Top of EXTRACTED RECORDS

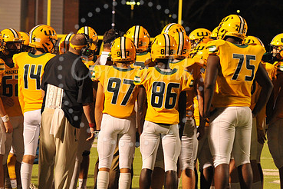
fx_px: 1666
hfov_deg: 9.7
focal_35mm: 212
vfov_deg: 6.5
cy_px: 72
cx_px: 131
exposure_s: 1/160
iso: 3200
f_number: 5
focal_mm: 135
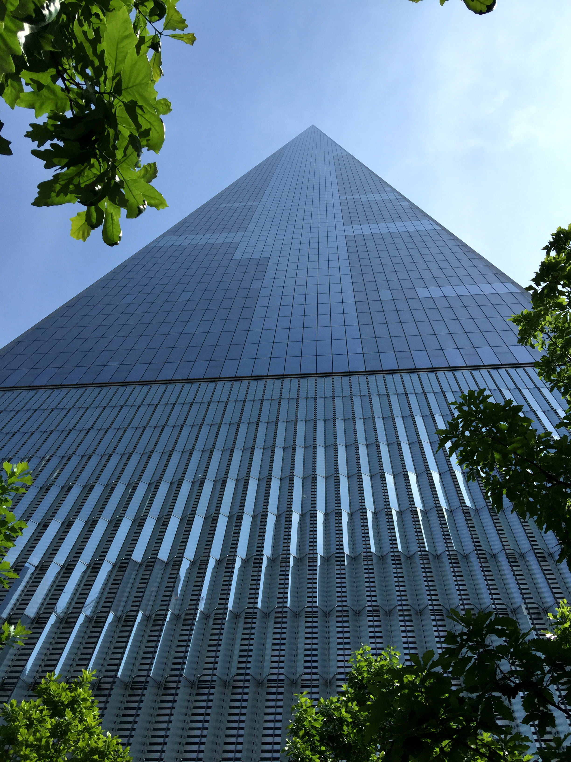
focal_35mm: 29
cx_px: 286
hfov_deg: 48.2
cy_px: 381
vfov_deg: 61.7
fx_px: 638
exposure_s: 1/2639
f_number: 2.2
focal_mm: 4.15
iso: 32
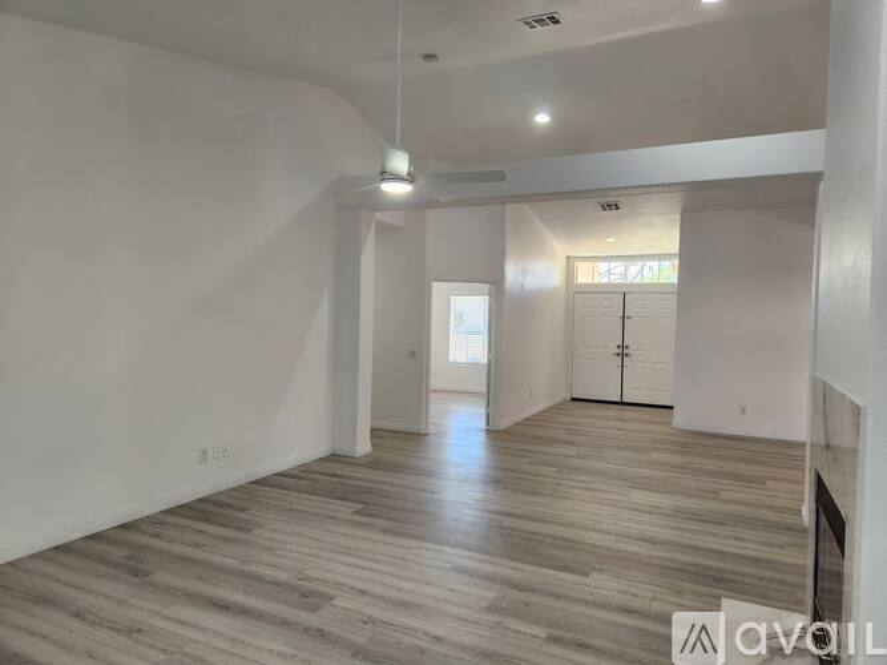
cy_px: 332
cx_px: 444
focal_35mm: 23
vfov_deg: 58.9
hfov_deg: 73.9
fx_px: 589
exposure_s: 1/120
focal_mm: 5.4
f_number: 1.8
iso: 125
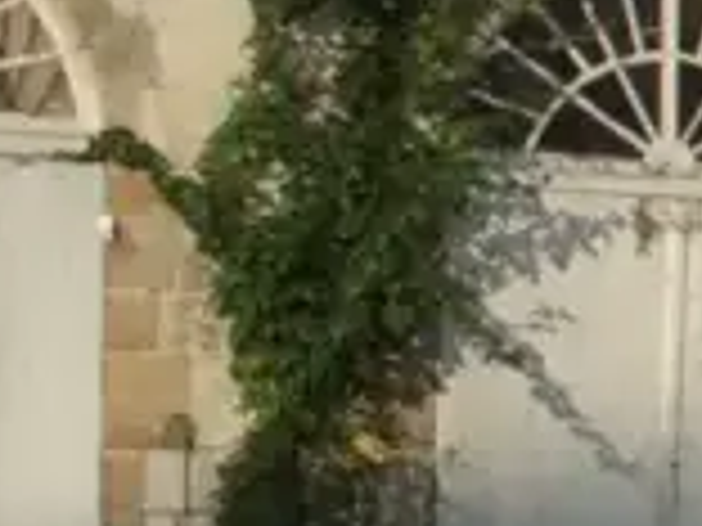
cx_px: 1318
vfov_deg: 6.8
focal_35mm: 216
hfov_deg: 8.7
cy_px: -90
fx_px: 4380
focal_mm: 7.1
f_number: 4
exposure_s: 1/500
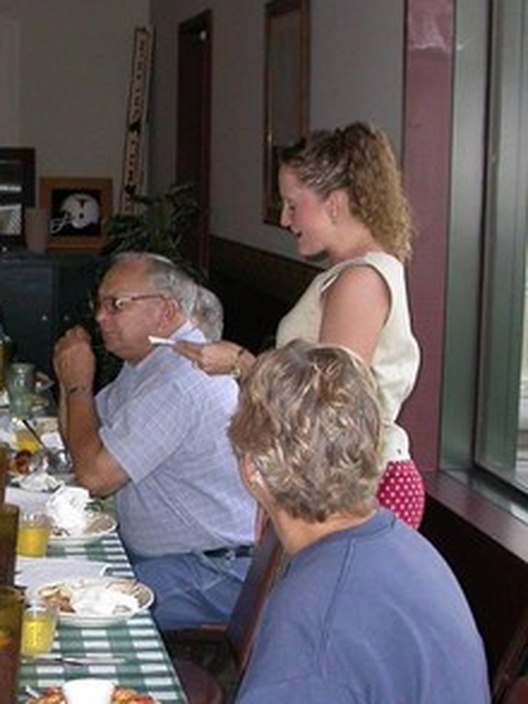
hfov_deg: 17.4
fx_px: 1687
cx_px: 10
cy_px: 454
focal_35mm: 83
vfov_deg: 23.5
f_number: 2.6
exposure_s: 1/60
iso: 200
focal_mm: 7.85
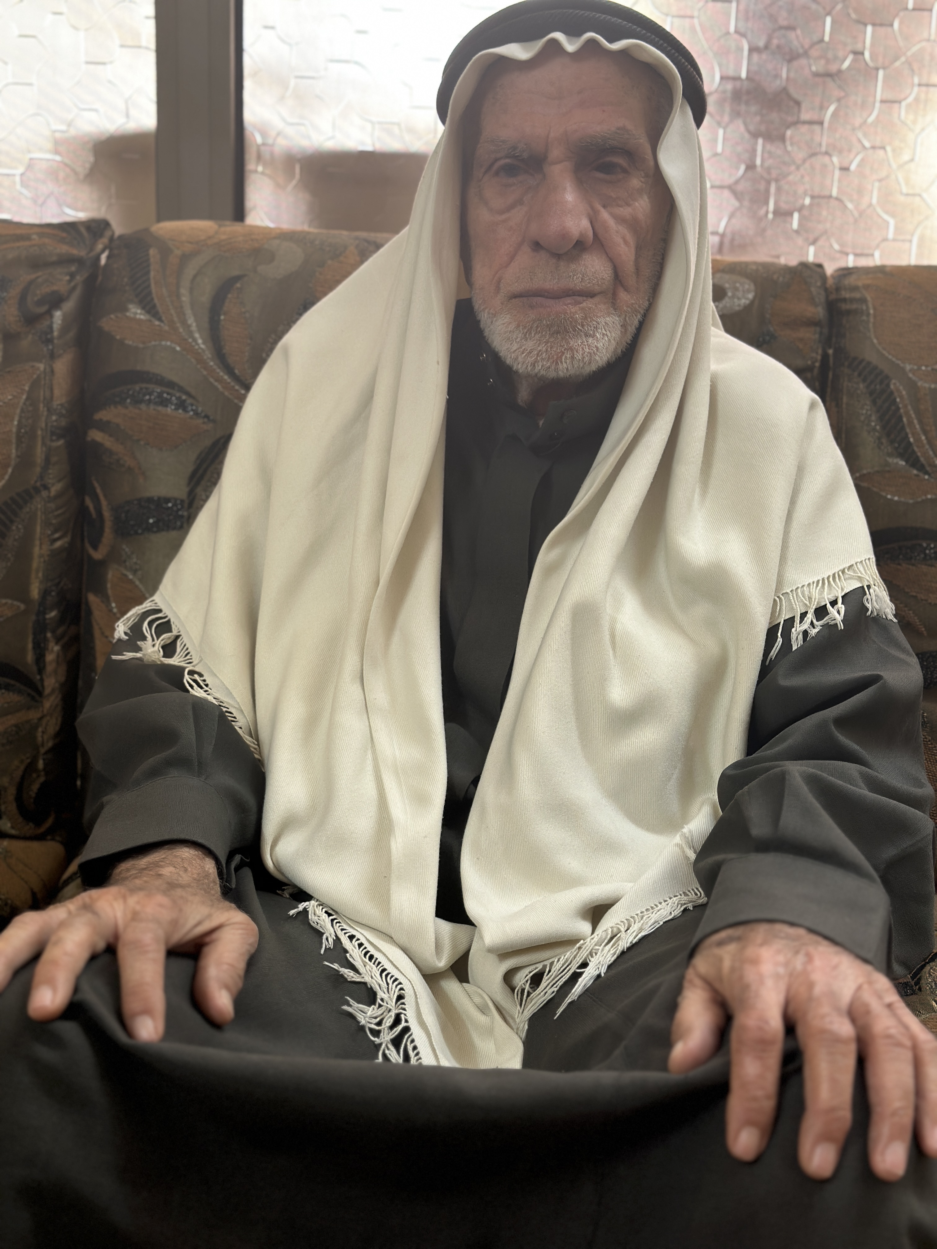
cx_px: 468
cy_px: 624
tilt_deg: -14.9
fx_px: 1732
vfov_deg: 39.7
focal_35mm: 48
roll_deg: -4.1
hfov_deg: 30.3
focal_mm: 6.86
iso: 80
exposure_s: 1/50
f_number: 1.78
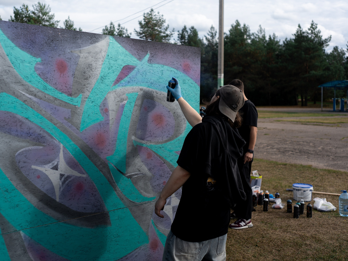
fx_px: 452
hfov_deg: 42.0
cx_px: 151
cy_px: 108
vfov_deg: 32.1
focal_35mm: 45
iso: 100
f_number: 2.5
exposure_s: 1/3200
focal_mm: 35
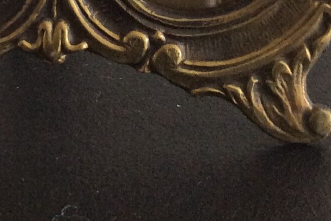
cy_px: -196
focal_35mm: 130
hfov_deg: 15.7
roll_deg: -0.3
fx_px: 1195
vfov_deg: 9.9
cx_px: 89
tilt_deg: -17.9
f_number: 2.4
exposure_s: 1/25
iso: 100
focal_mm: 3.3
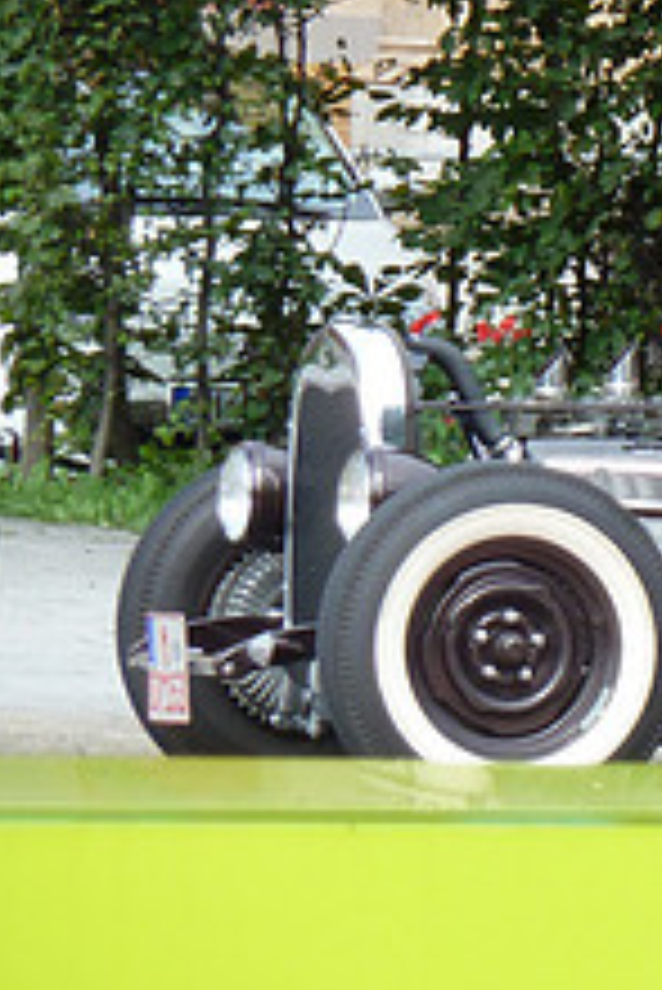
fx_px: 16991
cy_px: 209
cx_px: 1121
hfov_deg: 2.2
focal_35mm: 617
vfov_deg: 3.3
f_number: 4.6
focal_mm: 37
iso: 80
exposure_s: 1/125
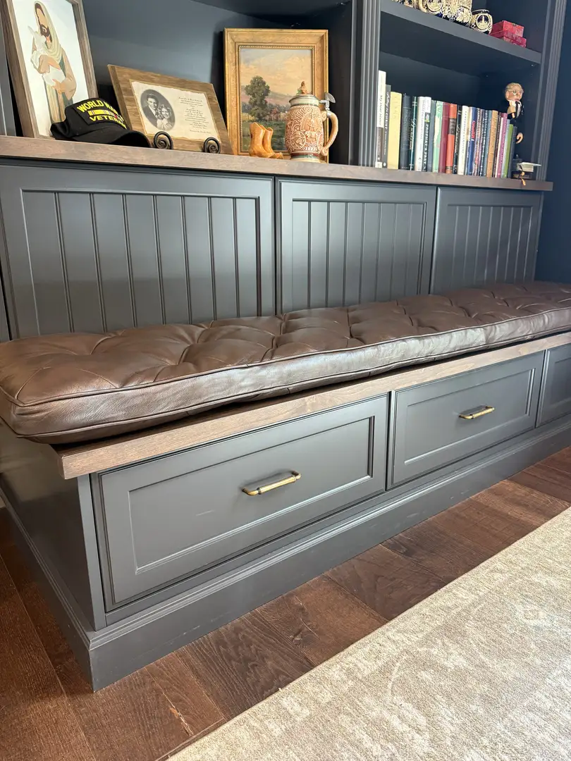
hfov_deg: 56.8
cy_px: 380
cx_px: 286
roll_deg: -0.2
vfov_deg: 71.6
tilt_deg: -15.8
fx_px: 528
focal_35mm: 24
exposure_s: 1/60
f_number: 1.78
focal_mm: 6.76
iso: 320
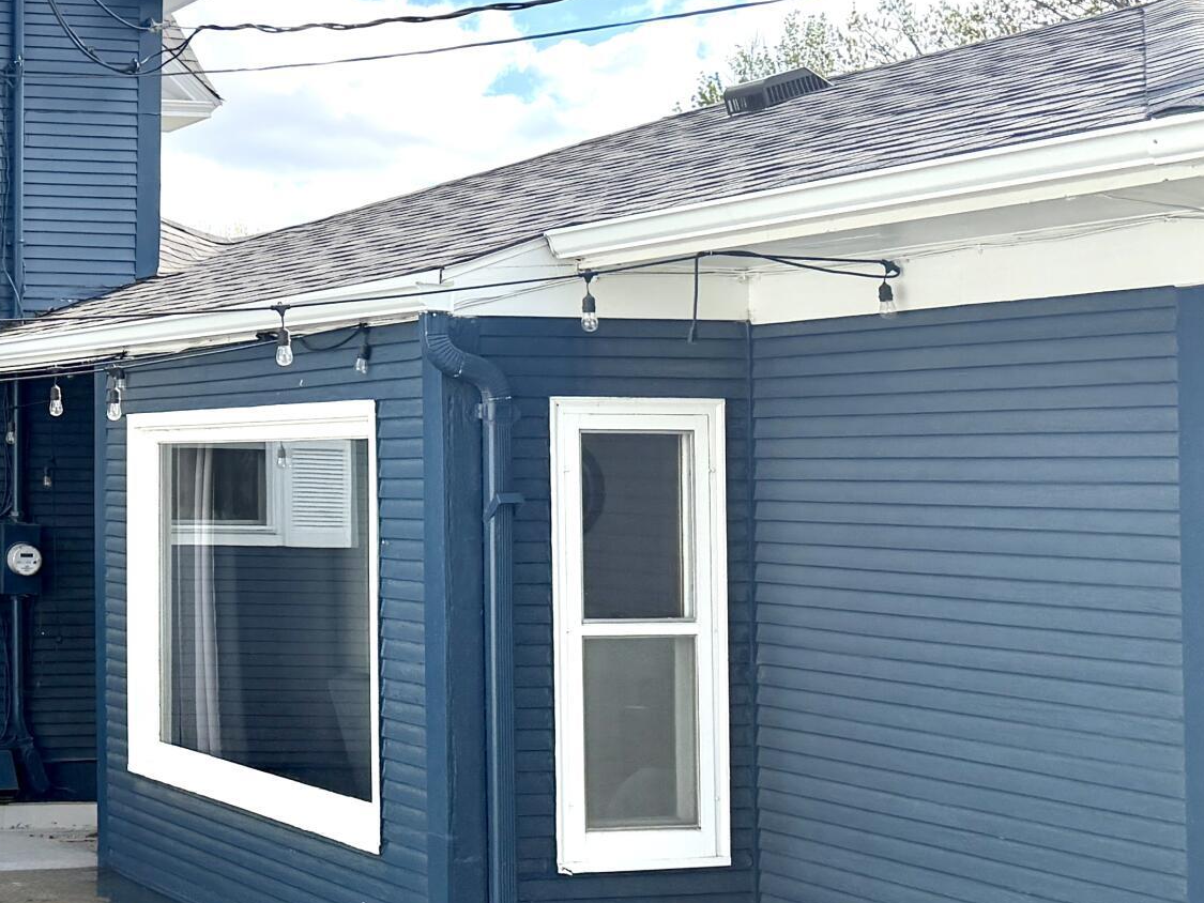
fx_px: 2226
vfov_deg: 22.9
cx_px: -244
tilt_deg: +2.6
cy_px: 358
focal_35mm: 64
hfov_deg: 26.8
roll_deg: -0.6
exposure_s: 1/5319
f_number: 1.78
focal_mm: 6.76
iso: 100
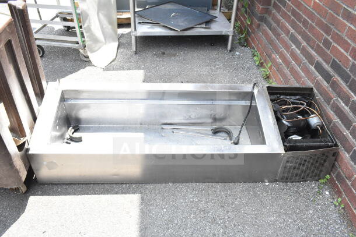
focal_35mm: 30
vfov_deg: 43.6
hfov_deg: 61.9
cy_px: 118
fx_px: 297
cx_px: 178
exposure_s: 1/400
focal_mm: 20
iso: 1600
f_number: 10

Bottom of EXTRACTED RECORDS

▸ ASSIGNMENT
In the answer, include exactly the lines from the one containing "exposure_s: 1/25" through the end of the records above and no pictures at all.

▸ ANSWER TO THIS TASK
exposure_s: 1/25
iso: 100
focal_mm: 3.3
fx_px: 16991
cy_px: 209
cx_px: 1121
hfov_deg: 2.2
focal_35mm: 617
vfov_deg: 3.3
f_number: 4.6
focal_mm: 37
iso: 80
exposure_s: 1/125
hfov_deg: 56.8
cy_px: 380
cx_px: 286
roll_deg: -0.2
vfov_deg: 71.6
tilt_deg: -15.8
fx_px: 528
focal_35mm: 24
exposure_s: 1/60
f_number: 1.78
focal_mm: 6.76
iso: 320
fx_px: 2226
vfov_deg: 22.9
cx_px: -244
tilt_deg: +2.6
cy_px: 358
focal_35mm: 64
hfov_deg: 26.8
roll_deg: -0.6
exposure_s: 1/5319
f_number: 1.78
focal_mm: 6.76
iso: 100
focal_35mm: 30
vfov_deg: 43.6
hfov_deg: 61.9
cy_px: 118
fx_px: 297
cx_px: 178
exposure_s: 1/400
focal_mm: 20
iso: 1600
f_number: 10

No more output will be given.